GC23K-1236
Using Imaging Spectrometry to Identify Crops in California’s Central Valley

Tuesday, 15 December 2015
Poster Hall (Moscone South)
Sarah Shivers, University of California Santa Barbara, Santa Barbara, CA, United States and Dar A Roberts, University of California, Santa Barbara, CA, United States
Abstract:
With a growing global population, limited resources and a changing climate, understanding and monitoring the distribution of our food and water resources is essential to their sustainability. Regional food yield estimates and water resource accounting are dependent upon accurate agricultural records. Crop mapping provides farmers, managers, and policymakers the information necessary to anticipate annual food supplies and water demands by better understanding the distribution of species. While on the ground crop accounting usually happens yearly at the county level and requires significant time and labor inputs, remote sensing has the potential to map crops and monitor their health over a greater spatial area with more frequent time intervals.
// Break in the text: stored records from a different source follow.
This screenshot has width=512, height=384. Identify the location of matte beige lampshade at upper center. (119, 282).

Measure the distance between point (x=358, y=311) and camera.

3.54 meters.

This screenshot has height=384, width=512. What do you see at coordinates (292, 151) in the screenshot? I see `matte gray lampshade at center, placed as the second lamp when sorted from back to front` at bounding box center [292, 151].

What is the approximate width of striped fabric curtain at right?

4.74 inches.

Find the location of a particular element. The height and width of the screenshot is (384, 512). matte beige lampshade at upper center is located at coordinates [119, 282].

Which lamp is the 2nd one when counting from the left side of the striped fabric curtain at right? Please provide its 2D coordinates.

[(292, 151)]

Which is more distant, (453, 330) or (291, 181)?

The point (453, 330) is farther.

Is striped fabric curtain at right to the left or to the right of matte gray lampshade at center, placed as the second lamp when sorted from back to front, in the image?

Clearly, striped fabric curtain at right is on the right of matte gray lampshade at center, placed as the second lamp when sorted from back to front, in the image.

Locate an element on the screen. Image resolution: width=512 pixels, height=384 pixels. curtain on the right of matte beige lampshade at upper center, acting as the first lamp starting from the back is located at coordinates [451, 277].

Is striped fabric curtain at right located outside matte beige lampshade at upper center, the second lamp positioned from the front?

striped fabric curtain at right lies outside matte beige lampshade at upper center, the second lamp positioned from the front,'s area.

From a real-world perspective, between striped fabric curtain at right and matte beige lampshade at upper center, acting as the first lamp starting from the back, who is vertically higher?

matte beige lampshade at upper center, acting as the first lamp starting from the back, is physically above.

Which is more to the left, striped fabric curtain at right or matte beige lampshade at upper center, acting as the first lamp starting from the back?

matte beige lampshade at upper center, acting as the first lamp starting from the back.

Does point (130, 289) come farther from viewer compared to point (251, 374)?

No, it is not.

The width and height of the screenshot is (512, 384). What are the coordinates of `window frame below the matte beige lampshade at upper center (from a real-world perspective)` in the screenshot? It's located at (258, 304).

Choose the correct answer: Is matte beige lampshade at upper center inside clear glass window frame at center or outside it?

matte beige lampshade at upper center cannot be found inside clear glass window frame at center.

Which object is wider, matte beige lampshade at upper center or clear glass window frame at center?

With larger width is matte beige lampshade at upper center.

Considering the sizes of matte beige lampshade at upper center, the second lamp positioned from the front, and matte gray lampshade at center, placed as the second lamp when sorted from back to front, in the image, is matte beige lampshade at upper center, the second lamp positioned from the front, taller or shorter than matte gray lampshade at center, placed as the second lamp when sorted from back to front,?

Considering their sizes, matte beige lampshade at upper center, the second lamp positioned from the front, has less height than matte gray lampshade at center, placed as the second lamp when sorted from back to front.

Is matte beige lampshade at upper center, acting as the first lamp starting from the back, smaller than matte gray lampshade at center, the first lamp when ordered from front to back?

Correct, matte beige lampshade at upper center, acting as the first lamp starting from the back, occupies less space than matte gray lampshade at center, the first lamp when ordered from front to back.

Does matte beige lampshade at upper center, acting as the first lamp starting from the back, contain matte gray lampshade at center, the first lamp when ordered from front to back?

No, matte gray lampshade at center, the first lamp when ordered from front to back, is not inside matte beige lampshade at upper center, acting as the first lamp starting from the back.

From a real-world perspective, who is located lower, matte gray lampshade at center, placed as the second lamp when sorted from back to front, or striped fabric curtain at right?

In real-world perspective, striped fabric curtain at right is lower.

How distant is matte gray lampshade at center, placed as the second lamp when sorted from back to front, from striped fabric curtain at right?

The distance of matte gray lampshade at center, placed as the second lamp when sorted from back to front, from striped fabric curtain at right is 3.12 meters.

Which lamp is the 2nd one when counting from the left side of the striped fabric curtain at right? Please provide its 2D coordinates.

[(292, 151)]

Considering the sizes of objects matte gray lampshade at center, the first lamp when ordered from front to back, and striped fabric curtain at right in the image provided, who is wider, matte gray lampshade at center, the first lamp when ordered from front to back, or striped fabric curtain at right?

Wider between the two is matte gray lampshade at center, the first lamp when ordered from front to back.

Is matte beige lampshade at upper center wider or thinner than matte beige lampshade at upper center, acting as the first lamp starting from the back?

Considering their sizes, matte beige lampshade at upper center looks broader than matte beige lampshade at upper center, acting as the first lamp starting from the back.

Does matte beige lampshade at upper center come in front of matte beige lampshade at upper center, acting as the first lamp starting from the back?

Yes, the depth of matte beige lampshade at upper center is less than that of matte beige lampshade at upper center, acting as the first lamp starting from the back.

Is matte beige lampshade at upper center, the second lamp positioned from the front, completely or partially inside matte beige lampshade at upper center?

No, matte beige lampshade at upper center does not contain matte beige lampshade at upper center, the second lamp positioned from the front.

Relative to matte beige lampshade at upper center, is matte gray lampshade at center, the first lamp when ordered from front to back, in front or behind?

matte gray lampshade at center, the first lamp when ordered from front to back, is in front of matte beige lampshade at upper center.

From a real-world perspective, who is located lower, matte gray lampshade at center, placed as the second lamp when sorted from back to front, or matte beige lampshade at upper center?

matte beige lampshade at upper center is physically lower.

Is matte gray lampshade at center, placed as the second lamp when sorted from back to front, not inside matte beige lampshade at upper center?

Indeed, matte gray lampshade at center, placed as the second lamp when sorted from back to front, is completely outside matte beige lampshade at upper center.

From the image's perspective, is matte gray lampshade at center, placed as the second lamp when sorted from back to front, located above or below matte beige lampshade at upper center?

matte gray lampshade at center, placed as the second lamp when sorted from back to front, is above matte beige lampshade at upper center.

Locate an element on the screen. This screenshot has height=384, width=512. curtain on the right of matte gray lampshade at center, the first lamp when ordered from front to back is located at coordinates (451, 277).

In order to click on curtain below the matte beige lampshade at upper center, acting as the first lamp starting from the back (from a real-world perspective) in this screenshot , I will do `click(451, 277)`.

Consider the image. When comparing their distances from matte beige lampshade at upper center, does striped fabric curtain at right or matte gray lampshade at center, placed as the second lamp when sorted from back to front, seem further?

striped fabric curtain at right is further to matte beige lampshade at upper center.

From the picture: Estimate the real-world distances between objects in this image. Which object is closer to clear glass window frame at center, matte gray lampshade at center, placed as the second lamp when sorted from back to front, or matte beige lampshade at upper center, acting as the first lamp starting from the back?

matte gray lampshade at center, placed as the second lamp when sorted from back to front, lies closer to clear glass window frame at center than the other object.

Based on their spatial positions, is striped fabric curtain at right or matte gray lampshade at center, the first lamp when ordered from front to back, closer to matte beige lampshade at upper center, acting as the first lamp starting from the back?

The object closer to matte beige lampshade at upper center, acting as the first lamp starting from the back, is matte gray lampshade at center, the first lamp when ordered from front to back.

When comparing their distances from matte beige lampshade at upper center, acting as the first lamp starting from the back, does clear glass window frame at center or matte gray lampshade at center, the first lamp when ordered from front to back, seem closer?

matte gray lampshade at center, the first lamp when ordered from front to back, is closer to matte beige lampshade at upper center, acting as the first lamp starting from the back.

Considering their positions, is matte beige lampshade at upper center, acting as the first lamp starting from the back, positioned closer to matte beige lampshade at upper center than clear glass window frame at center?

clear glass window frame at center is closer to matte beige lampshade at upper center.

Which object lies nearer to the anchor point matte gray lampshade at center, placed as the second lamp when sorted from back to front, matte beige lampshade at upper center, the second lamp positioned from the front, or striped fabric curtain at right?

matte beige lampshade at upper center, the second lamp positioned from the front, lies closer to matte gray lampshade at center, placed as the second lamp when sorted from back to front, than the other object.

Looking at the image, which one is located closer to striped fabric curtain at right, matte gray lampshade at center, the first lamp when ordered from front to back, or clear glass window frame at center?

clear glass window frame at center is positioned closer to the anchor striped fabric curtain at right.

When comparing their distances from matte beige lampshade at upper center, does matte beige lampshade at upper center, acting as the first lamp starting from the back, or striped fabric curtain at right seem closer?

Specifically, imaging spectrometers have the capability to produce imagery at high spectral and spatial resolutions, which may allow for differentiation of crops at the field-level scale. In this research 14 crop species and soil were classified in Kern County, California using canonical discriminant analysis (CDA) and Multiple Endmember Spectral Mixture Analysis (MESMA) on airborne visible/infrared imaging spectrometer (AVIRIS) imagery from June 2013. Imagery was then degraded to Landsat spectral resolution and reclassified for comparison. Results with the AVIRIS imagery show an overall accuracy of 69.0% using MESMA and 89.4% using CDA with nine out of fourteen crop species showing user and producer errors under ten percent. Lower accuracy was found for OLI data. This research illustrates great potential for field-level crop mapping with imaging spectrometry.